Former president Nelson Mandela once said: “Our children are the rock on which our future will be built, our greatest asset as a nation. They will be the leaders of our country, the creators of our national wealth who care for and protect our people.”

ER24 agrees with this idea and believes that empowering and safeguarding our young people is essential for creating a better future for everyone. In line with this, ER24 provides weekly counselling sessions to underprivileged students at Chris Hani Secondary School in Khayelitsha (Cape Town), Haythorne Secondary School in Pietermaritzburg, and Sandfields Primary in eThekwini (Kwa-Zulu Natal). The intention is to expand these services to Olievenhoutbosch Secondary School in Diepsloot (Gauteng). Given that many of these learners are exposed to drugs and risky behaviour, ER24 also conducts drug programmes, rehabilitation sessions, and offers pregnancy tests.

“Some of the trauma cases we deal with are high impact, including rape, murder, armed assaults, drug abuse, bullying and gender-based violence,” says Adriaan Grobler, National Trauma Co-ordinator for ER24. “We also deal with neglect, abuse, natural disaster, violence, accidents, life-threatening illnesses in the family, gang-related experiences, and other social issues. We aim to offer a safe space and focus on helping emotionally injured youngsters back into mainstream society.”

ER24 counsellors also assist the surrounding communities. “We involve parents, teachers and social workers where possible and show them how to provide the necessary support to traumatised children,” Grobler adds.

Alan Neilson is the ER24 trauma counsellor at Haythorne Secondary School and Sandfields Primary. “Often these learners just need someone to talk to,” he says. “Many come from challenging social backgrounds and don’t have good role models, so we give them a safe space to express themselves. We’re realistic about what we can do as counsellors – we know we can’t change everyone’s circumstances, but we can offer support if they want to change their attitudes and behaviour.”

Neilson says he sees many cases of domestic abuse. Together with teachers from the school, he ensures the learner feels safe enough to report such abuse – and helps find an alternative place for them to stay if necessary. “Every case is different,” he says. “I always remind the child that they deserve to feel safe and that no one is entitled to hurt them.

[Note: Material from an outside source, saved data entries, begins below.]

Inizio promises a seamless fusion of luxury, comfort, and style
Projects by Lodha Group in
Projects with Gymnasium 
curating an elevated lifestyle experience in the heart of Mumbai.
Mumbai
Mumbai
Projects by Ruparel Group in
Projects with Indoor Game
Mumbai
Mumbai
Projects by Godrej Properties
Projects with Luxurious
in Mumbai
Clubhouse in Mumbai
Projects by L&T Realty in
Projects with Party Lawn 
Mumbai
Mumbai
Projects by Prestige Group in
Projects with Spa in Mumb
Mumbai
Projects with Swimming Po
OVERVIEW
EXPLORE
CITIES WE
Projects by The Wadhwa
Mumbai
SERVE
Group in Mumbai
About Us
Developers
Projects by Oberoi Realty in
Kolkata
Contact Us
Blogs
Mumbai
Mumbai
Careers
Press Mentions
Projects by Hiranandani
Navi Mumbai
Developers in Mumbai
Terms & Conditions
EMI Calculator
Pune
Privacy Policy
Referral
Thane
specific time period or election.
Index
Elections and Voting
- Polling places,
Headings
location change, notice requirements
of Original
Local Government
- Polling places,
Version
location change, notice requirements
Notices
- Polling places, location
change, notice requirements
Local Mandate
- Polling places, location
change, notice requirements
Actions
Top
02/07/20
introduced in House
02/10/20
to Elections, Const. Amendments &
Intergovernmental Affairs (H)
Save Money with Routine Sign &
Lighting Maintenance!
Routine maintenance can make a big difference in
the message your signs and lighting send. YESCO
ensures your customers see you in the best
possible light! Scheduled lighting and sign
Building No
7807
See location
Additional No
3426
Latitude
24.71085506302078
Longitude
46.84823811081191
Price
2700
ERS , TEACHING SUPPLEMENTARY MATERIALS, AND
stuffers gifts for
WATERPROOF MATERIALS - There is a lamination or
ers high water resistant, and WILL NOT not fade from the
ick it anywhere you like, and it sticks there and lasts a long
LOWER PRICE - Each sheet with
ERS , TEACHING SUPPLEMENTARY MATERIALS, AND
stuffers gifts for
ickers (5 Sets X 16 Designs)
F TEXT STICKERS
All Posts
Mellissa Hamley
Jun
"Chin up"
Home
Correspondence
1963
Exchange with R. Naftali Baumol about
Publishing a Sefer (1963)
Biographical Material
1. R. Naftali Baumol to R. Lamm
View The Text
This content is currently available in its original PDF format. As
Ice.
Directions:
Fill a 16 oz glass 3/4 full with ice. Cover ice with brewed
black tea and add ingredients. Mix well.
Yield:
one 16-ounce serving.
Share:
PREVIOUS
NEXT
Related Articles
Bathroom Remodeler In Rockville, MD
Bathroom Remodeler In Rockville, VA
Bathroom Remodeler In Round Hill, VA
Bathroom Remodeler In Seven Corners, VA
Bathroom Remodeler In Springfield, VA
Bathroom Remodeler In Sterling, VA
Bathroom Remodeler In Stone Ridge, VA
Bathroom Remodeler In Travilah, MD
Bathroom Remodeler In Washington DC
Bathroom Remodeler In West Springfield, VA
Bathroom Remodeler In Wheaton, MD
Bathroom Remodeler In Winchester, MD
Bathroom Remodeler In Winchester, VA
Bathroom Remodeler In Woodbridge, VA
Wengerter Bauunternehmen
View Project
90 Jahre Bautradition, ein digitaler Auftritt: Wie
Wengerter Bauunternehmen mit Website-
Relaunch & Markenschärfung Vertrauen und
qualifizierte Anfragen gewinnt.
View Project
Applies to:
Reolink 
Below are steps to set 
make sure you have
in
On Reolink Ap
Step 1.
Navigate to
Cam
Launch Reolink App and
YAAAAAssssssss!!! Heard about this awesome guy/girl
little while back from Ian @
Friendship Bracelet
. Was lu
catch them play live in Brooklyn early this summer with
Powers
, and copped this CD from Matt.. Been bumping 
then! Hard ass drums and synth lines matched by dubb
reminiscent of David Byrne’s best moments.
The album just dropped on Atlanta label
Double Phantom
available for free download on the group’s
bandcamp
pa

It’s about building their sense of self-esteem and autonomy.”

Tammy Dicks

Tammy Dicks, Trauma Counsellor

Tammy Dicks, the ER24 trauma counsellor at Chris Hani Secondary School, says the learners often come from stable backgrounds, but fall into the wrong crowd as a result of rebellion, boredom, and peer pressure. “We focus on redefining what it means to be cool and pay a lot of attention to future-orientated goals to show them that if they don’t change their behaviours, they won’t be able to achieve their dreams.”

Sometimes the parents simply need help with setting boundaries. “We tell them to come up with some household rules, and then together with the learner, we discuss them,” Neilson explains. “We focus on rational negotiation, and once both parties have agreed, we get them to sign a contract. Youngsters need stability and consistency to feel held and to understand what is expected of them. Often the family will come back months later and thank me for the intervention.”

Of course, it’s not all gloom and doom, Neilson says. “I still remember one youngster I counselled. He was 18 and in matric, and explained that he’d been living alone since the age of 14 when his grandmother had died. He was dressed so neatly – his clothes were immaculate, and his shoes were polished. He just wanted me to listen to his story about how he rented out rooms in his grandmother’s house to support himself and spent his weekends doing homework and washing his clothes. He was an inspiration to me. He matriculated and later got a job – a real indication of how strong and determined a youngster can be.”